# halo's driving me crazy..



## UnkalledFor (Sep 21, 2004)

OK i installed my halo's today and the lighting on them is really really bad...i wanted to know if there is anyway to improve their lighting? cuz i have read around and searched, and all i find is people complaining about lighting, but no solutions... if anyone has succesfully improved lighting on their projector halo's please enlighten me.. Gracias :thumbup:


----------



## Token Moron (Mar 28, 2003)

u can adjust the beam and the aiming in the back of the headlight assembly with the screws....


----------



## LIUSPEED (May 29, 2002)

that or do an hid retrofit


----------



## sethwas (Apr 30, 2002)

Or buy mag light flashlights and take out the reflectors and get a small motor attached to them to retract and insert the bulb so you can make your headlights go from floodlights to spotlights.

Seth


----------



## UnkalledFor (Sep 21, 2004)

sethwas said:


> Or buy mag light flashlights and take out the reflectors and get a small motor attached to them to retract and insert the bulb so you can make your headlights go from floodlights to spotlights.
> 
> Seth


I adjusted the beams and now they work alright, im thinking of replacing the stock bulbs it brings though, it might improve lighting... also i am adding some fog lights :thumbup:


----------



## pete? (Jul 6, 2004)

LIUSPEED said:


> that or do an hid retrofit


liu im really very intrigued by this when u say hid retro fit do you mean just the projector or the entire hid system meaning the projector and hid "relay" or what ever it is. also when u do this about how much do you expect to pay? i know the kits from jcw and stuff are like $500 what if i went dumpster diving at the junk yard? this is more of a question for everyone cuz i know others are thinking this same thing. thanks alot

no fog lights get driving lights they are different trust me the driving lights are like a second set of high beams but more direct. and normally alittle larger in size (but not allways)


----------



## UnkalledFor (Sep 21, 2004)

1.6pete said:


> liu im really very intrigued by this when u say hid retro fit do you mean just the projector or the entire hid system meaning the projector and hid "relay" or what ever it is. also when u do this about how much do you expect to pay? i know the kits from jcw and stuff are like $500 what if i went dumpster diving at the junk yard? this is more of a question for everyone cuz i know others are thinking this same thing. thanks alot
> 
> no fog lights get driving lights they are different trust me the driving lights are like a second set of high beams but more direct. and normally alittle larger in size (but not allways)
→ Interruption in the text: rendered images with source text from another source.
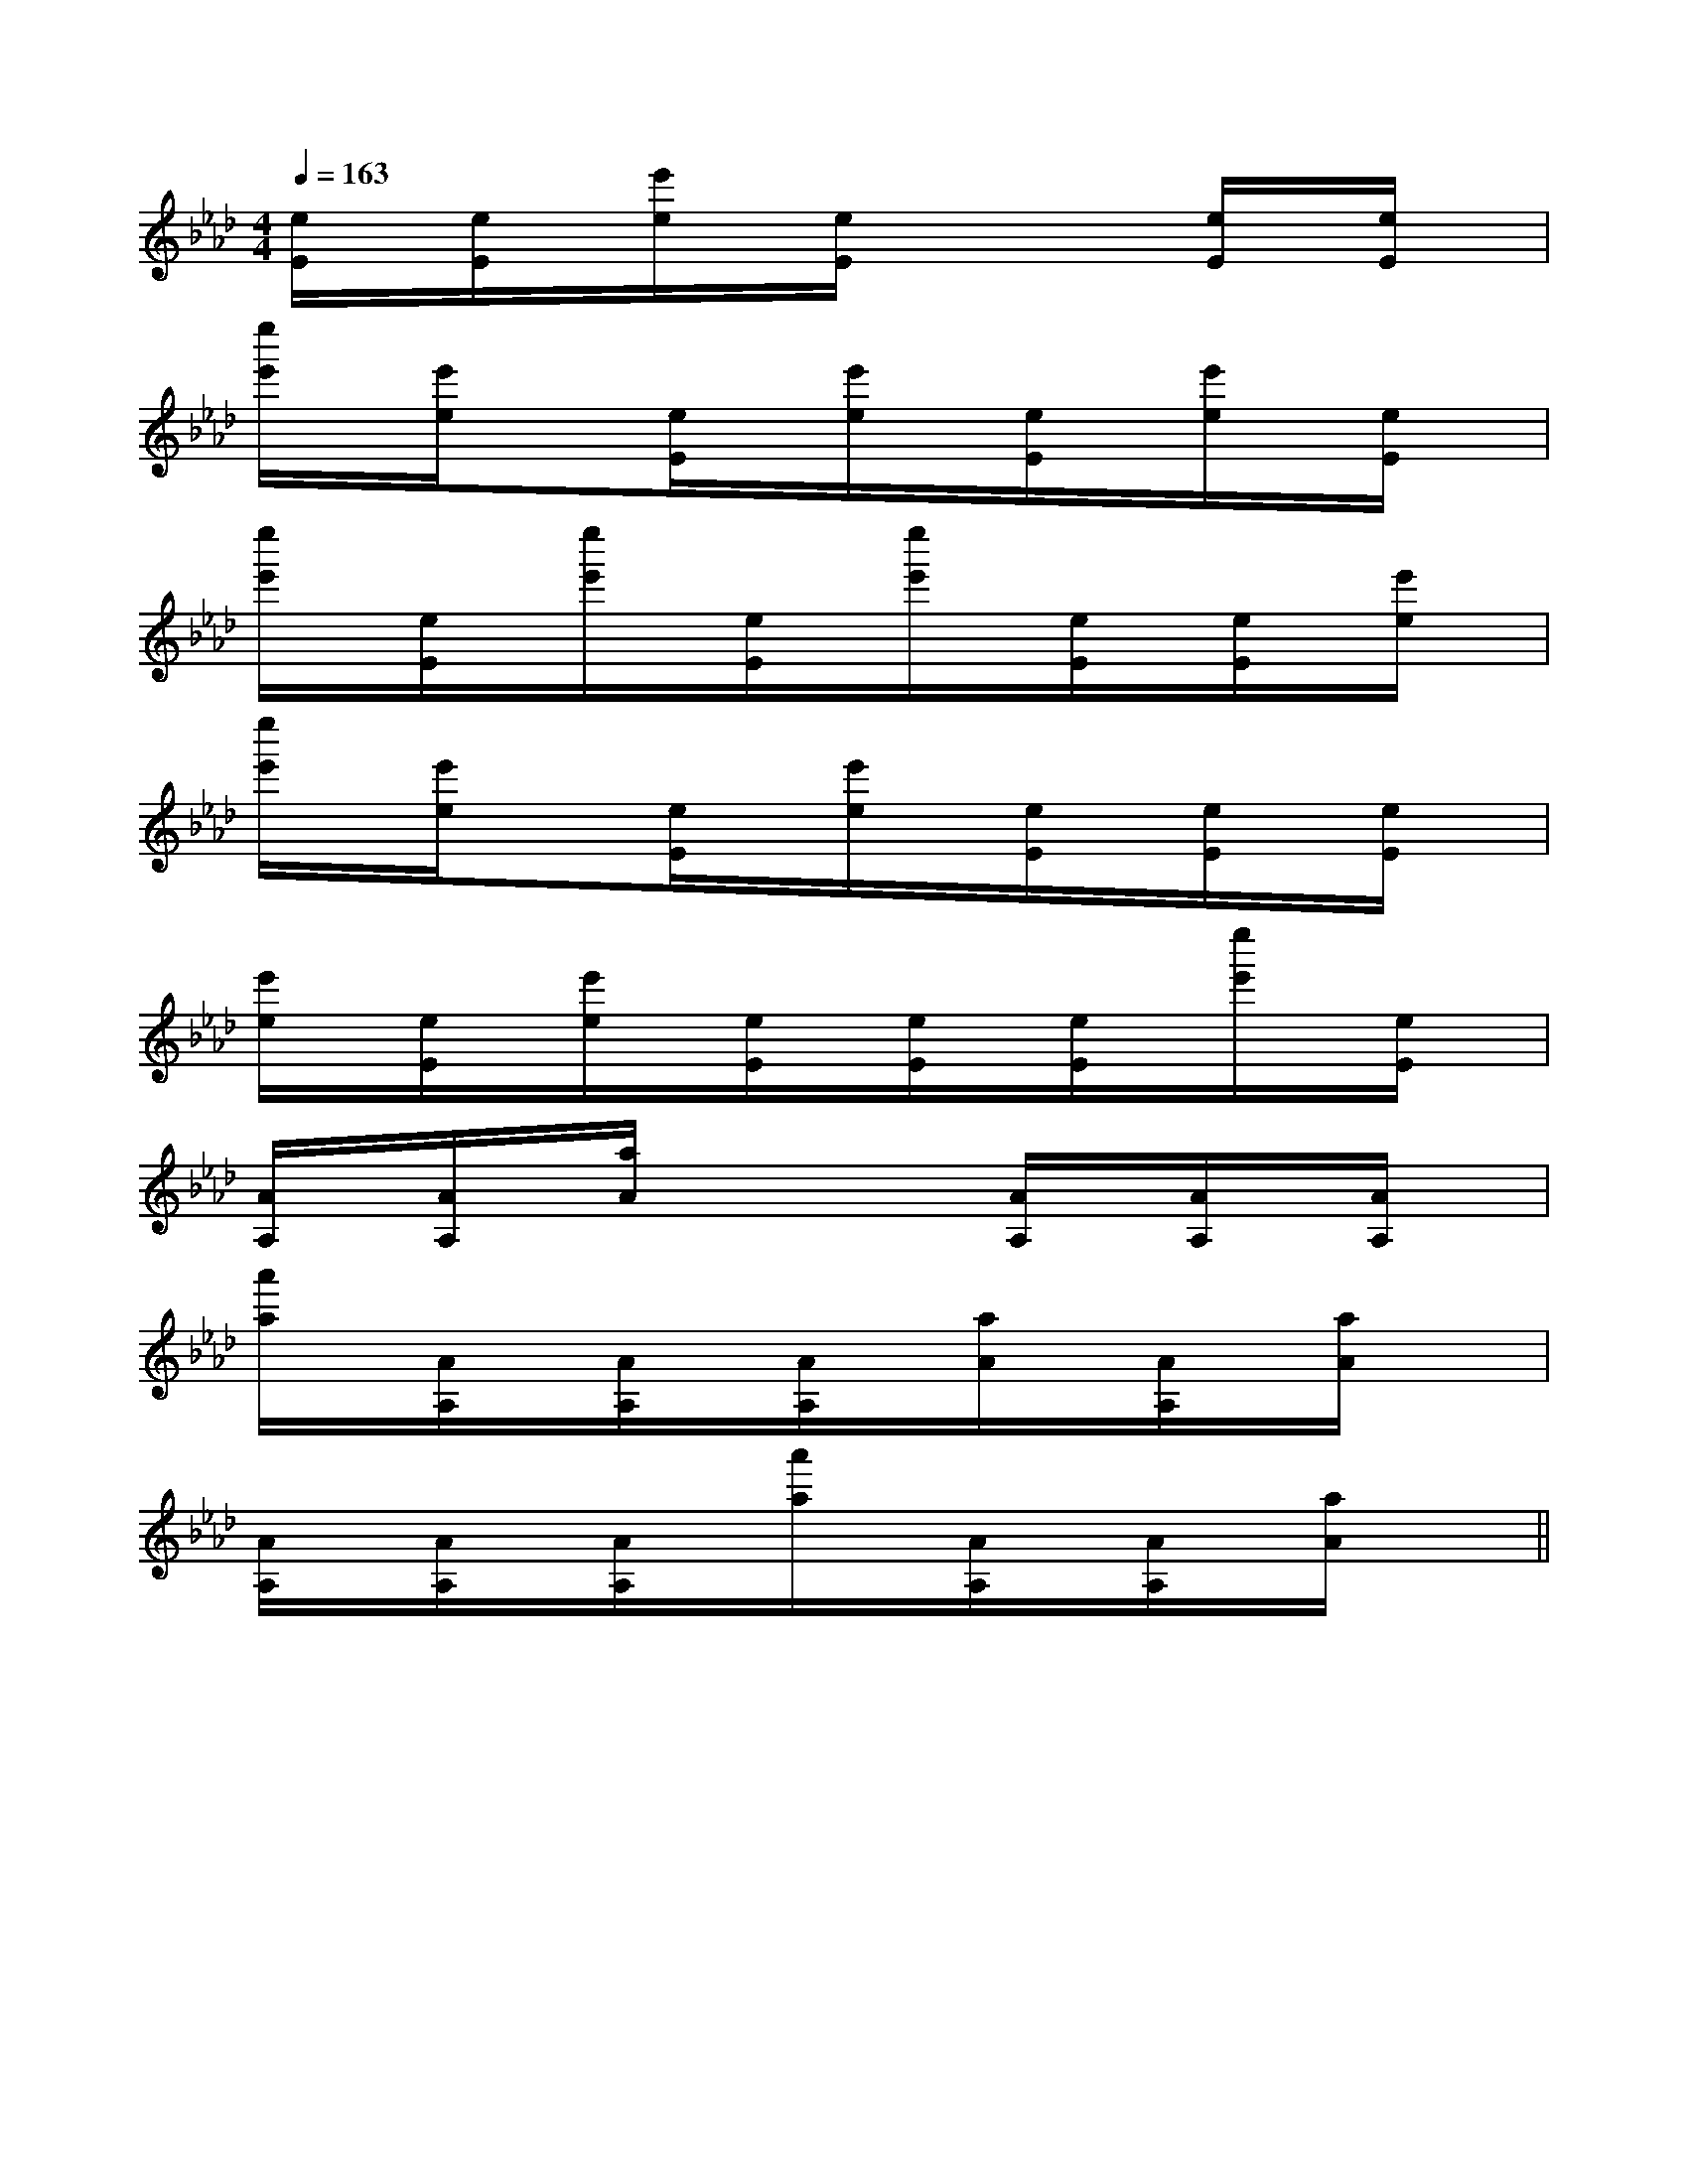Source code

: X:1
T:
M:4/4
L:1/8
Q:1/4=163
K:Ab
%4flats
%%MIDI program 0
V:1
%%MIDI program 0
[e/2E/2]x/2[e/2E/2]x/2[e'/2e/2]x/2[e/2E/2]x2x/2[e/2E/2]x/2[e/2E/2]x/2|
[e''/2e'/2]x/2[e'/2e/2]x3/2[e/2E/2]x/2[e'/2e/2]x/2[e/2E/2]x/2[e'/2e/2]x/2[e/2E/2]x/2|
[e''/2e'/2]x/2[e/2E/2]x/2[e''/2e'/2]x/2[e/2E/2]x/2[e''/2e'/2]x/2[e/2E/2]x/2[e/2E/2]x/2[e'/2e/2]x/2|
[e''/2e'/2]x/2[e'/2e/2]x3/2[e/2E/2]x/2[e'/2e/2]x/2[e/2E/2]x/2[e/2E/2]x/2[e/2E/2]x/2|
[e'/2e/2]x/2[e/2E/2]x/2[e'/2e/2]x/2[e/2E/2]x/2[e/2E/2]x/2[e/2E/2]x/2[e''/2e'/2]x/2[e/2E/2]x/2|
[A/2A,/2]x/2[A/2A,/2]x/2[a/2A/2]x2x/2[A/2A,/2]x/2[A/2A,/2]x/2[A/2A,/2]x/2|
[a'/2a/2]x/2[A/2A,/2]x/2[A/2A,/2]x/2[A/2A,/2]x/2[a/2A/2]x/2[A/2A,/2]x/2[a/2A/2]x3/2|
[A/2A,/2]x/2[A/2A,/2]x/2[A/2A,/2]x/2[a'/2a/2]x/2[A/2A,/2]x/2[A/2A,/2]x/2[a/2A/2]x3/2||
|
|
|
|
|
|
|
|
|
|
|
|
|
|
C/2A,/2]C/2A,/2]C/2A,/2]C/2A,/2]C/2A,/2]C/2A,/2]C/2A,/2]C/2A,/2]C/2A,/2]C/2A,/2]C/2A,/2]C/2A,/2]C/2A,/2]C/2A,/2]C/2A,/2][C-A,-E,-A,,-][C-A,-E,-A,,-][C-A,-E,-A,,-][C-A,-E,-A,,-][C-A,-E,-A,,-][C-A,-E,-A,,-][C-A,-E,-A,,-][C-A,-E,-A,,-][C-A,-E,-A,,-][C-A,-E,-A,,-][C-A,-E,-A,,-][C-A,-E,-A,,-][C-A,-E,-A,,-][C-A,-E,-A,,-][C-A,-E,-A,,-]d/2A/2-d/2A/2-d/2A/2-d/2A/2-d/2A/2-d/2A/2-d/2A/2-d/2A/2-d/2A/2-d/2A/2-d/2A/2-d/2A/2-d/2A/2-d/2A/2-d/2A/2-[F4D4A,4D,4][F4D4A,4D,4][F4D4A,4D,4][F4D4A,4D,4][F4D4A,4D,4][F4D4A,4D,4][F4D4A,4D,4][F4D4A,4D,4][F4D4A,4D,4][F4D4A,4D,4][F4D4A,4D,4][F4D4A,4D,4][F4D4A,4D,4][F4D4A,4D,4][F4D4A,4D,4][G3/2-E3/2-C3/2-G,[G3/2-E3/2-C3/2-G,[G3/2-E3/2-C3/2-G,[G3/2-E3/2-C3/2-G,[G3/2-E3/2-C3/2-G,[G3/2-E3/2-C3/2-G,[G3/2-E3/2-C3/2-G,[G3/2-E3/2-C3/2-G,[G3/2-E3/2-C3/2-G,[G3/2-E3/2-C3/2-G,[G3/2-E3/2-C3/2-G,[G3/2-E3/2-C3/2-G,[G3/2-E3/2-C3/2-G,[G3/2-E3/2-C3/2-G,[G3/2-E3/2-C3/2-G,[E-A,][E-A,][E-A,][E-A,][E-A,][E-A,][E-A,][E-A,][E-A,][E-A,][E-A,][E-A,][E-A,][E-A,][E-A,][e2d[e2d[e2d[e2d[e2d[e2d[e2d[e2d[e2d[e2d[e2d[e2d[e2d[e2d[e2dE,/2_A,,/2]E,/2_A,,/2]E,/2_A,,/2]E,/2_A,,/2]E,/2_A,,/2]E,/2_A,,/2]E,/2_A,,/2]E,/2_A,,/2]E,/2_A,,/2]E,/2_A,,/2]E,/2_A,,/2]E,/2_A,,/2]E,/2_A,,/2]E,/2_A,,/2]E,/2_A,,/2][E-G,,-][E-G,,-][E-G,,-][E-G,,-][E-G,,-][E-G,,-][E-G,,-][E-G,,-][E-G,,-][E-G,,-][E-G,,-][E-G,,-][E-G,,-][E-G,,-][E-G,,-]fBfBfBfBfBfBfBfBfBfBfBfBfBfBfB-GD-GD-GD-GD-GD-GD-GD-GD-GD-GD-GD-GD-GD-GD-GD[=d/2-B/2-[=d/2-B/2-[=d/2-B/2-[=d/2-B/2-[=d/2-B/2-[=d/2-B/2-[=d/2-B/2-[=d/2-B/2-[=d/2-B/2-[=d/2-B/2-[=d/2-B/2-[=d/2-B/2-[=d/2-B/2-[=d/2-B/2-[BF-D-][BF-D-][BF-D-][BF-D-][BF-D-][BF-D-][BF-D-][BF-D-][BF-D-][BF-D-][BF-D-][BF-D-][BF-D-][BF-D-][BF-D-]3/2-d3/2-A3/2-d3/2-A3/2-d3/2-A3/2-d3/2-A3/2-d3/2-A3/2-d3/2-A3/2-d3/2-A3/2-d3/2-A3/2-d3/2-A3/2-d3/2-A3/2-d3/2-A3/2-d3/2-A3/2-d3/2-A3/2-d3/2-AA,F,,]A,F,,]A,F,,]A,F,,]A,F,,]A,F,,]A,F,,]A,F,,]A,F,,]A,F,,]A,F,,]A,F,,]A,F,,]A,F,,]A,F,,]3/2D3/2B,3/2G,3/2]3/2D3/2B,3/2G,3/2]3/2D3/2B,3/2G,3/2]3/2D3/2B,3/2G,3/2]3/2D3/2B,3/2G,3/2]3/2D3/2B,3/2G,3/2]3/2D3/2B,3/2G,3/2]3/2D3/2B,3/2G,3/2]3/2D3/2B,3/2G,3/2]3/2D3/2B,3/2G,3/2]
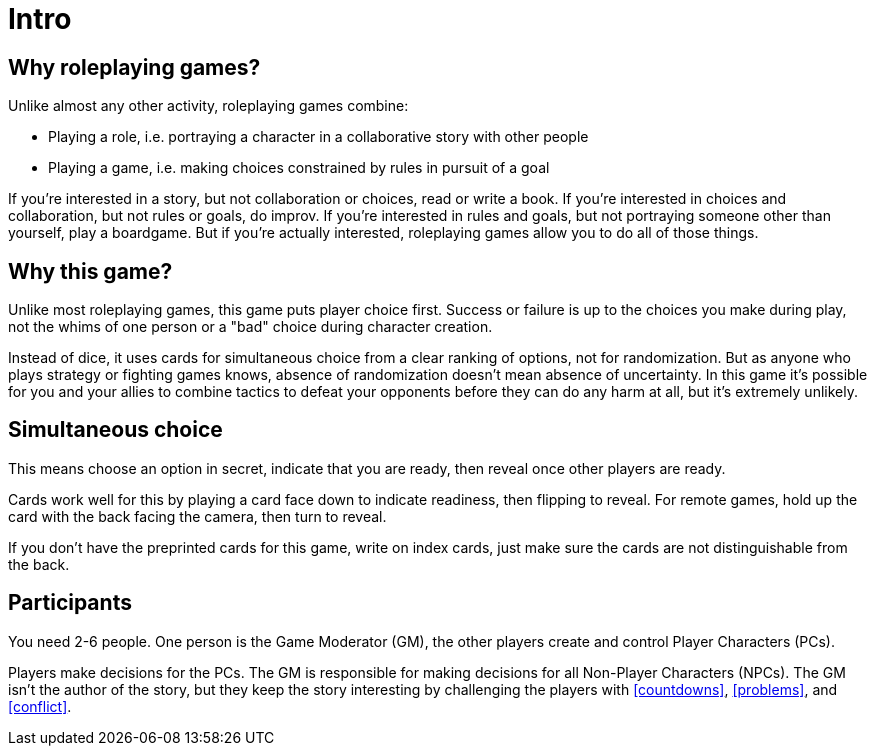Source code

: [#intro]
= Intro

== Why roleplaying games?

Unlike almost any other activity, roleplaying games combine:

* Playing a role, i.e. portraying a character in a collaborative story with other people
* Playing a game, i.e. making choices constrained by rules in pursuit of a goal

If you're interested in a story, but not collaboration or choices, read or write a book.
If you're interested in choices and collaboration, but not rules or goals, do improv.
If you're interested in rules and goals, but not portraying someone other than yourself, play a boardgame.
But if you're actually interested, roleplaying games allow you to do all of those things.

== Why this game?

Unlike most roleplaying games, this game puts player choice first.
Success or failure is up to the choices you make during play, not the whims of one person or a "bad" choice during character creation.

Instead of dice, it uses cards for simultaneous choice from a clear ranking of options, not for randomization.
But as anyone who plays strategy or fighting games knows, absence of randomization doesn't mean absence of uncertainty.
In this game it's possible for you and your allies to combine tactics to defeat your opponents before they can do any harm at all, but it's extremely unlikely.

== Simultaneous choice

This means choose an option in secret, indicate that you are ready, then reveal once other players are ready.

Cards work well for this by playing a card face down to indicate readiness, then flipping to reveal.
For remote games, hold up the card with the back facing the camera, then turn to reveal.

If you don't have the preprinted cards for this game, write on index cards, just make sure the cards are not distinguishable from the back.

== Participants

You need 2-6 people. One person is the Game Moderator (GM), the other players create and control Player Characters (PCs).

Players make decisions for the PCs. The GM is responsible for making decisions for all Non-Player Characters (NPCs). The GM isn't the author of the story, but they keep the story interesting by challenging the players with <<countdowns>>, <<problems>>, and <<conflict>>.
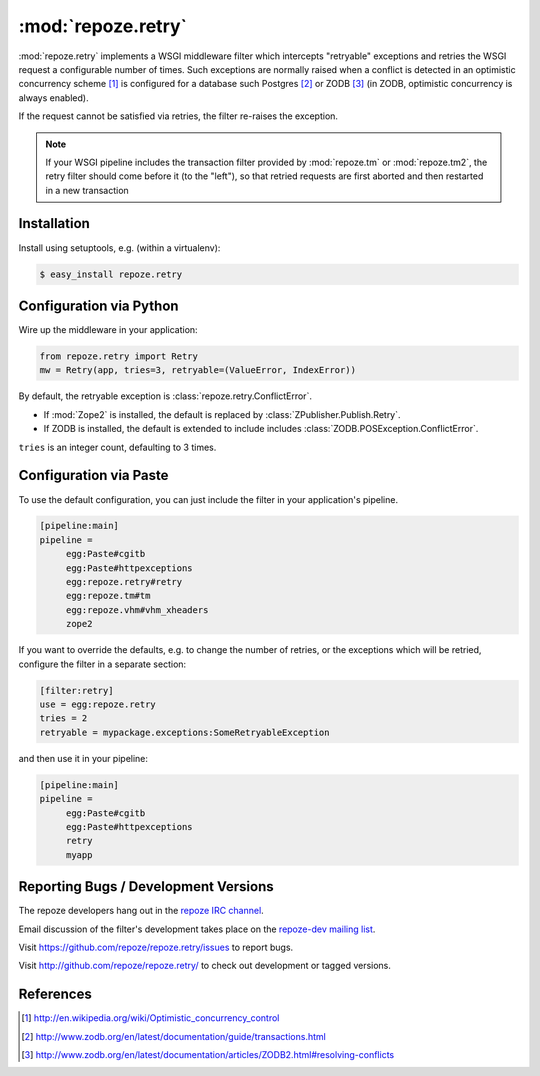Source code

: :mod:`repoze.retry`
===================

:mod:`repoze.retry` implements a WSGI middleware filter which intercepts
"retryable" exceptions and retries the WSGI request a configurable
number of times.  Such exceptions are normally raised when a conflict is
detected in an optimistic concurrency scheme [#]_ is configured
for a database such Postgres [#]_ or ZODB [#]_ (in ZODB, optimistic
concurrency is always enabled).

If the request cannot be satisfied via retries, the filter re-raises the
exception.

.. note::

    If your WSGI pipeline includes the transaction filter provided by
    :mod:`repoze.tm` or :mod:`repoze.tm2`, the retry filter should come
    before it (to the "left"), so that retried requests are first
    aborted and then restarted in a new transaction


Installation
------------

Install using setuptools, e.g. (within a virtualenv):

.. code-block:: sh

 $ easy_install repoze.retry


Configuration via Python
------------------------

Wire up the middleware in your application:

.. code-block:: python

  from repoze.retry import Retry
  mw = Retry(app, tries=3, retryable=(ValueError, IndexError))

By default, the retryable exception is :class:`repoze.retry.ConflictError`.

- If :mod:`Zope2` is installed, the default is replaced by
  :class:`ZPublisher.Publish.Retry`.

- If ZODB is installed, the default is extended to include includes
  :class:`ZODB.POSException.ConflictError`.

``tries`` is an integer count, defaulting to 3 times.


Configuration via Paste
-----------------------

To use the default configuration, you can just include the filter in your
application's pipeline.

.. code-block:: ini

   [pipeline:main]
   pipeline =
        egg:Paste#cgitb
        egg:Paste#httpexceptions
        egg:repoze.retry#retry
        egg:repoze.tm#tm
        egg:repoze.vhm#vhm_xheaders
        zope2

If you want to override the defaults, e.g. to change the number of retries,
or the exceptions which will be retried, configure the filter in a separate
section:

.. code-block:: ini

   [filter:retry]
   use = egg:repoze.retry
   tries = 2
   retryable = mypackage.exceptions:SomeRetryableException

and then use it in your pipeline:

.. code-block:: ini

   [pipeline:main]
   pipeline =
        egg:Paste#cgitb
        egg:Paste#httpexceptions
        retry
        myapp


Reporting Bugs / Development Versions
-------------------------------------

The repoze developers hang out in the
`repoze IRC channel <irc://freenode.net/#repoze>`_.

Email discussion of the filter's development takes place on the
`repoze-dev mailing list <http://lists.repoze.org/listinfo/repoze-dev>`_.

Visit https://github.com/repoze/repoze.retry/issues to report bugs.

Visit http://github.com/repoze/repoze.retry/ to check out development
or tagged versions.


References
----------

.. [#] http://en.wikipedia.org/wiki/Optimistic_concurrency_control

.. [#] http://www.zodb.org/en/latest/documentation/guide/transactions.html

.. [#] http://www.zodb.org/en/latest/documentation/articles/ZODB2.html#resolving-conflicts
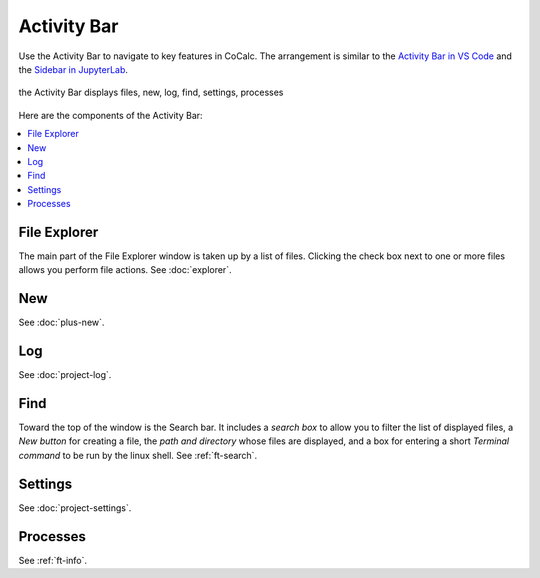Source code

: .. index:: Activity Bar

=============================
Activity Bar
=============================

Use the Activity Bar to navigate to key features in CoCalc. The arrangement is similar to the `Activity Bar in VS Code <https://code.visualstudio.com/api/ux-guidelines/activity-bar>`_ and the `Sidebar in JupyterLab <https://jupyterlab.readthedocs.io/en/stable/user/interface.html#left-and-right-sidebar>`_.

.. figure:: img/activity-bar.png
    :width: 80%
    :align: center
    :alt: the activity bar

    the Activity Bar displays files, new, log, find, settings, processes

Here are the components of the Activity Bar:

.. contents::
   :local:
   :depth: 1


######################
File Explorer
######################

The main part of the File Explorer window is taken up by a list of files. Clicking the check box next to one or more files allows you perform file actions. See :doc:`explorer`.

######################
New
######################

See :doc:`plus-new`.

######################
Log
######################

See :doc:`project-log`.

######################
Find
######################

Toward the top of the window is the Search bar. It includes a *search box* to allow you to filter the list of displayed files, a *New button* for creating a file, the *path and directory* whose files are displayed, and a box for entering a short *Terminal command* to be run by the linux shell. See :ref:`ft-search`.

######################
Settings
######################

See :doc:`project-settings`.

######################
Processes
######################

See :ref:`ft-info`.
Well by fogs i meant stock fog lights, because my GXE doesnt come with fogs.. I already have the fog lights, but am in the process of repairing the brackets.. then ill give them their own switch somewhere in my car.. as for driving lights, i was also thinking of adding some (http://www.jcwhitney.com/autoparts/.../p-5168/c-10101  )... but i will see how the lighting is with both stock fogs and projectors.. if i feel i still lack lighting i might buy the driving lights...we shall see, i should have everything up and running in the next 2 weeks, cuz im a busy guy  and ill try to get some pics up when finished..


----------



## sethwas (Apr 30, 2002)

HID retrofit see my links.

Seth


----------



## asleepz (Feb 24, 2004)

1.6pete said:


> liu im really very intrigued by this when u say hid retro fit do you mean just the projector or the entire hid system meaning the projector and hid "relay" or what ever it is. also when u do this about how much do you expect to pay? i know the kits from jcw and stuff are like $500 what if i went dumpster diving at the junk yard? this is more of a question for everyone cuz i know others are thinking this same thing. thanks alot
> 
> no fog lights get driving lights they are different trust me the driving lights are like a second set of high beams but more direct. and normally alittle larger in size (but not allways)


It's going to be hard finding projectors, ballasts (that work) and wiring for a HID system in a junkyard. 500 bucks isn't too bad for HID.


----------



## pete? (Jul 6, 2004)

sethwas said:


> HID retrofit see my links.
> 
> Seth


Oh Jesus...lol I remember reading this sorry lol you are one ingenious fool (you and your lights):thumbup: all in all what was the ball park cost?


----------



## sethwas (Apr 30, 2002)

Hmm,
Around $500 for everything (halos, bulb/ballast, harness, projectors). The wiring and terminations and dremel I already owned.

Seth


----------



## LIUSPEED (May 29, 2002)

ok let me start off by saying that there are alot of hid projectors and ballast and d2s bulbs on ebay.

i know quite a few of them that are good sellers and guarantee that their gear works.

secondly to answers pete questions if you want to spend 500 bux for an hid kit then by all means do but to be honest with you the light output and no cut off from blinding people on the road you no better than the halos itself.

retro fit is meaning fitting HID projectors with the ballast and d2s bulbs custom fitting it into the halo ports. check out some retrofits at www.hidretro.com 

best projectors to get for fitting into the halos in my opinon is A4/S4 ECE d2s projectors.


if you have more questions about retrofits pete please aim me i will explain all to you.


----------



## pete? (Jul 6, 2004)

LIUSPEED said:


> secondly to answers pete questions if you want to spend 500 bux for an hid kit then by all means do but to be honest with you the light output and no cut off from blinding people on the road you no better than the halos itself.


oh hell i dont even have enuff for an exhaust i just wanted to leard somethin new :thumbup: thanks for the info guys very helpfull


----------



## B14_Stealth (Aug 14, 2003)

LIUSPEED is right, unless you do retrofit .. then the HIDs will blind people, and since im one of those people who would not do retrofit, if i get HIDs.. ill blind everyone. It's almost like screaming "Get out of my way or else..."


----------



## Nismo1997 (Dec 26, 2003)

B14_Stealth said:


> It's almost like screaming "Get out of my way or else..."


lol


----------



## B14_Stealth (Aug 14, 2003)




----------